The government’s plan to improve water supply and sanitation in schools has been boosted by a new, R30-million (US$4.2-million) project called Water for Schools, officially launched on 10 September.
The project, led by Coca-Cola, will be rolled out in 100 state schools across South Africa over a two-year period.
It forms part of the company’s US$30-million (R215.4-million) Replenish Africa Initiative, which it aims to provide potable water to over 2-million people in Africa by 2015.
Water for Schools will see water supply infrastructure and sanitation facilities installed where necessary, and improved in other schools, with funds channelled from the new scheme. Work has already begun at nine of the targeted schools.
The project is expected to benefit at least 80 000 pupils in primary and secondary schools once fully implemented in late 2012.
The beverage giant has partnered with the Department of Basic Education and organisations with expertise on water supply and sanitation, such as the NGO Mvula Trust, water engineering specialists Re-solve Consulting and H2O for Life, an NGO based in the US.
The Department of Basic Education has committed to ensuring a “safe, sustainable supply of drinking water and sanitation” at every school across the country by 2014 as part of its Schooling 2025 Plan launched in May 2010.
The 2025 strategy includes improving state school infrastructure and administration over the next 15 years.
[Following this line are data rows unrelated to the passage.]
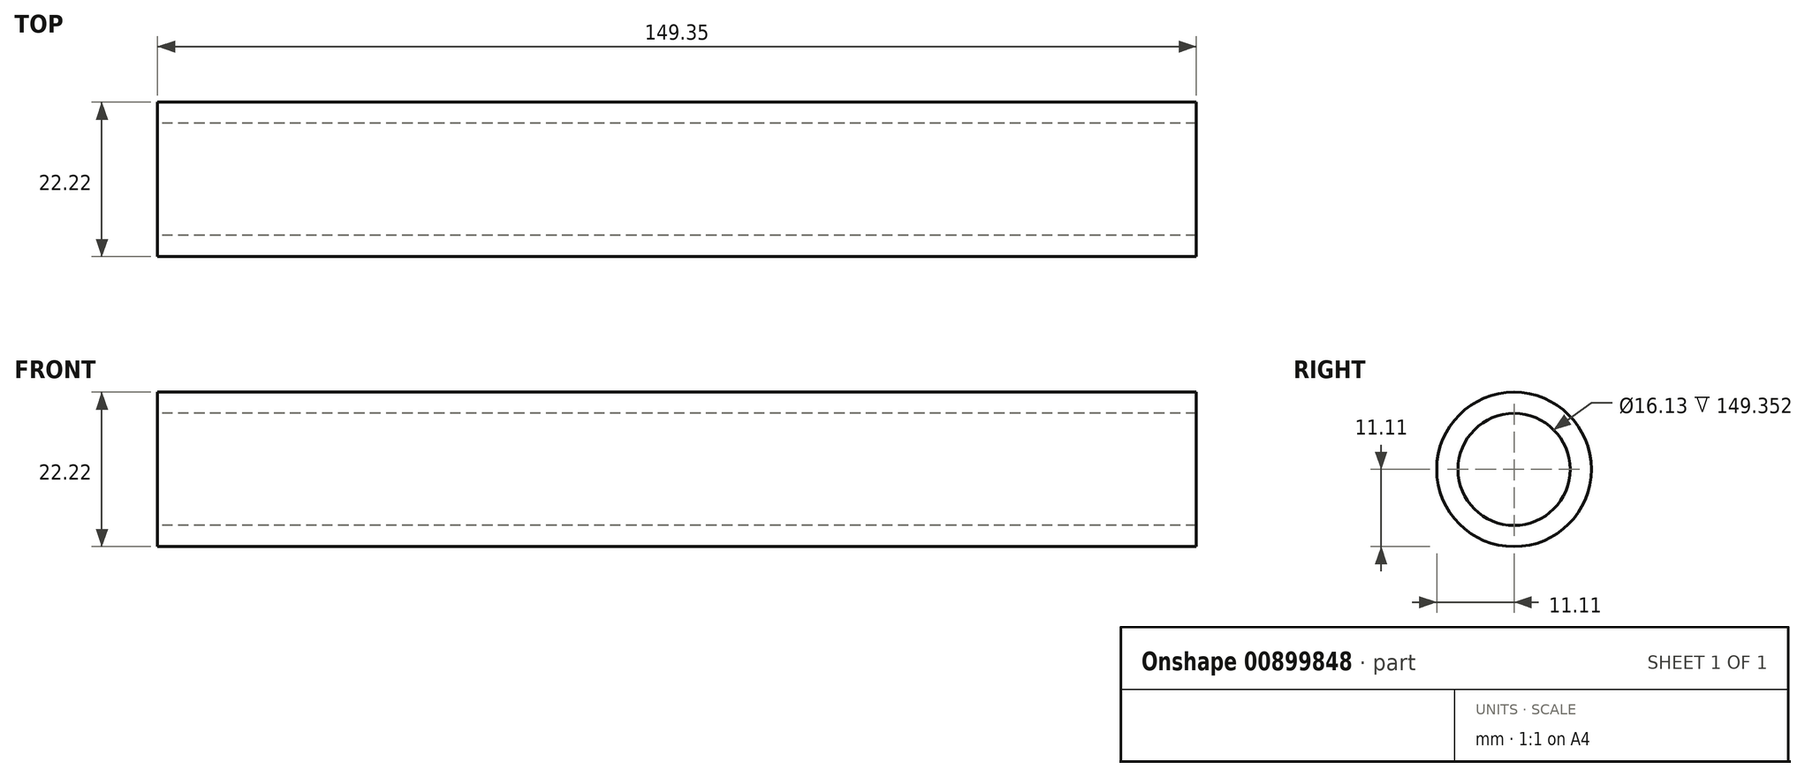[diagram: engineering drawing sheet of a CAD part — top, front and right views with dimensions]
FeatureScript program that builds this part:
annotation { "Feature Type Name" : "Feature", "Feature Type Description" : "" }
export const myFeature = defineFeature(function(context is Context, id is Id, definition is map)
    precondition{}
    {
        {
            var Q0;
            Q0=qCreatedBy(makeId("Right.planeOp"),FACE);
            var sketch = newSketch(context, id + "F0", { "sketchPlane" : qUnion([Q0])});
            skCircle(sketch, "E0", {"center": v(0, 0) * mm, "radius": 11.11 * mm});
            skSolve(sketch);
        }
        {
            var Q0;
            Q0 = qSketchRegion(id + "F0", true);
            extrude(context, id + "F1", {"entities" : qUnion([Q0]), "depth" : 149.35 * mm, "offsetDistance" : 25.4 * mm});
        }
        {
            var Q0;
            Q0=makeQuery(id+"F1.opExtrude","CAP_FACE",FACE,{"disambiguationData":[OSD([sQuery(id+"F0.wireOp",EDGE,"E0")])],"isStart":false});
            var Q1;
            Q1=makeQuery(id+"F1.opExtrude","CAP_FACE",FACE,{"disambiguationData":[OSD([sQuery(id+"F0.wireOp",EDGE,"E0")])],"isStart":true});
            shell(context, id + "F2", {"entities" : qUnion([Q0, Q1]), "thickness" : 3.05 * mm});
        }
    });
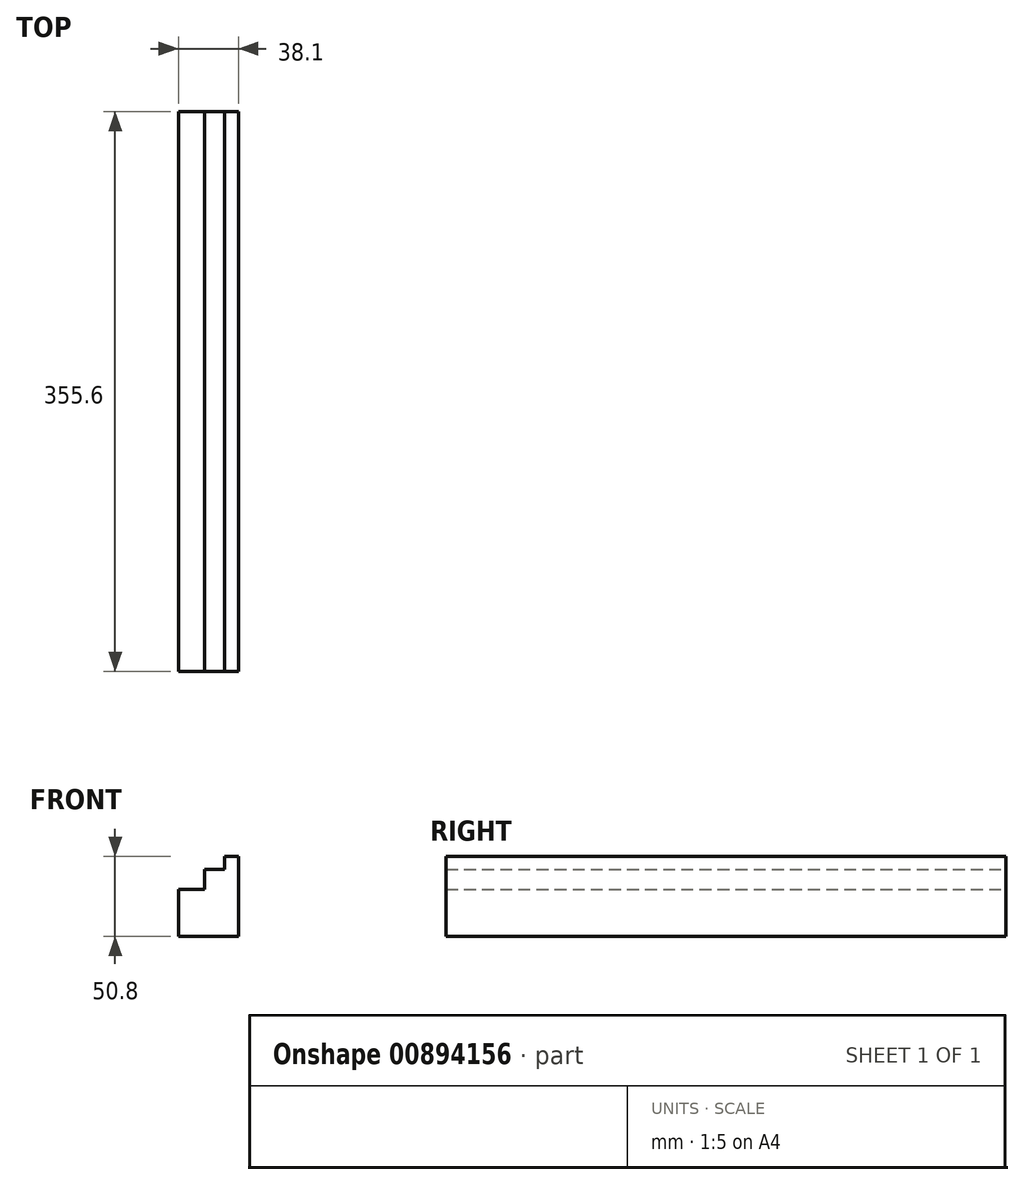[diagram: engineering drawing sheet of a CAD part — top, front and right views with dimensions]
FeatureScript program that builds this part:
annotation { "Feature Type Name" : "Feature", "Feature Type Description" : "" }
export const myFeature = defineFeature(function(context is Context, id is Id, definition is map)
    precondition{}
    {
        {
            var Q0;
            Q0=qCreatedBy(makeId("Front.planeOp"),FACE);
            var sketch = newSketch(context, id + "F0", { "sketchPlane" : qUnion([Q0])});
            skLineSegment(sketch, "E0.bottom", {"start": v(38.1, 0) * mm, "end": v(0, 0) * mm});
            skLineSegment(sketch, "E0.top", {"start": v(38.1, 50.8) * mm, "end": v(29.21, 50.8) * mm});
            skLineSegment(sketch, "E0.left", {"start": v(38.1, 0) * mm, "end": v(38.1, 50.8) * mm});
            skLineSegment(sketch, "E0.right", {"start": v(0, 0) * mm, "end": v(0, 29.85) * mm});
            skLineSegment(sketch, "E1.bottom", {"start": v(0, 29.85) * mm, "end": v(16.51, 29.85) * mm});
            skLineSegment(sketch, "E1.right", {"start": v(16.51, 29.85) * mm, "end": v(16.51, 42.55) * mm});
            skLineSegment(sketch, "E2.bottom", {"start": v(16.51, 42.55) * mm, "end": v(29.21, 42.55) * mm});
            skLineSegment(sketch, "E2.right", {"start": v(29.21, 42.55) * mm, "end": v(29.21, 50.8) * mm});
            skPoint(sketch, "E3.orphan", {"position": v(0, 59.7) * mm});
            skSolve(sketch);
        }
        {
            var Q0;
            Q0 = qSketchRegion(id + "F0", true);
            extrude(context, id + "F1", {"entities" : qUnion([Q0]), "depth" : 355.6 * mm, "offsetDistance" : 25.4 * mm});
        }
    });
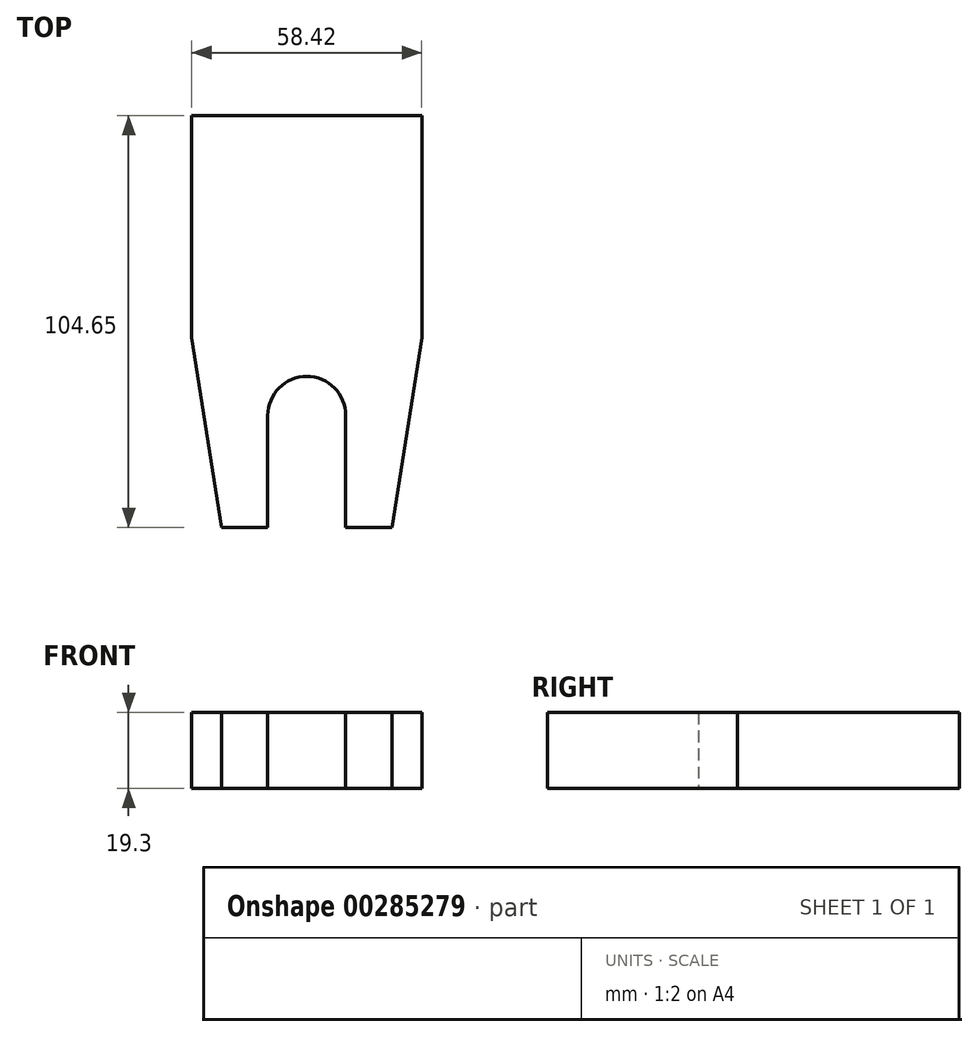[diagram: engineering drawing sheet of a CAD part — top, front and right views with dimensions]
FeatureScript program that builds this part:
annotation { "Feature Type Name" : "Feature", "Feature Type Description" : "" }
export const myFeature = defineFeature(function(context is Context, id is Id, definition is map)
    precondition{}
    {
        {
            var Q0;
            Q0=qCreatedBy(makeId("Top.planeOp"),FACE);
            var sketch = newSketch(context, id + "F0", { "sketchPlane" : qUnion([Q0])});
            skLineSegment(sketch, "E0.bottom", {"start": v(-16.53, 57.78) * mm, "end": v(41.9, 57.78) * mm});
            skLineSegment(sketch, "E0.top", {"start": v(-8.9, -46.87) * mm, "end": v(2.78, -46.87) * mm});
            skLineSegment(sketch, "E0.left", {"start": v(-16.53, 57.78) * mm, "end": v(-16.53, 1.4) * mm});
            skLineSegment(sketch, "E0.right", {"start": v(41.9, 57.78) * mm, "end": v(41.9, 1.4) * mm});
            skLineSegment(sketch, "E1.left", {"start": v(2.78, -18.42) * mm, "end": v(2.78, -46.87) * mm});
            skLineSegment(sketch, "E1.right", {"start": v(22.59, -18.42) * mm, "end": v(22.59, -46.87) * mm});
            skArc(sketch, "E2", {"start": v(22.59, -18.42) * mm, "mid": v(12.68, -8.52) * mm, "end": v(2.78, -18.42) * mm});
            skLineSegment(sketch, "E3", {"start": v(-8.9, -46.87) * mm, "end": v(-16.53, 1.4) * mm});
            skLineSegment(sketch, "E4", {"start": v(34.27, -46.87) * mm, "end": v(41.9, 1.4) * mm});
            skLineSegment(sketch, "E5.trimOffspring", {"start": v(22.59, -46.87) * mm, "end": v(34.27, -46.87) * mm});
            skSolve(sketch);
        }
        {
            var Q0;
            Q0 = qSketchRegion(id + "F0", true);
            extrude(context, id + "F1", {"entities" : qUnion([Q0]), "depth" : 19.3 * mm});
        }
    });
“Water for Schools will help us to further open the doors of learning,” said the department’s minister Angie Motshekga. “This programme is significant to us.”
There are currently more than 450 schools lacking basic water and sanitation facilities in South Africa, Motshekga said, adding that this is part of the backlog that would require R88-billion ($12.2-billion) to address.
Certain communities still don’t have enough schools, so existing ones in those areas are overloaded – putting a strain on their water supply and ablution systems, the minister said.
The department will lend all necessary support to ensure that Water for Schools is carried out successfully, she said.
“We will do whatever it takes to make sure the project succeeds because we need it more than Coca-Cola does.”
Once the facilities are established, the department’s prime role will be to maintain them.
Motshekga has applauded Coca-Cola for involving specialist companies in the project. This will free up teachers to focus on their jobs while projects are under way.
“We’re grateful that Coca-Cola has brought in expertise. We can focus on what we should be doing, so that teachers do not find themselves being project managers or water technicians,” she added.
Re-solve Consulting recently finished repairing leaks at three schools in Katorus, located on the East Rand near Johannesburg, at a cost of R300 000 ($42 000).
Mvula Trust will provide expertise on sustaining the facilities. The NGO is well suited to this, having been involved in numerous poor communities since 1993 to ensure water service delivery from municipalities.
Partnerships formed through Water for Schools are vital for getting the job done within the set time frame, said Coca-Cola’s William Egbe. “We want to ensure that the partnerships will be viable, meaningful to communities and sustainable.”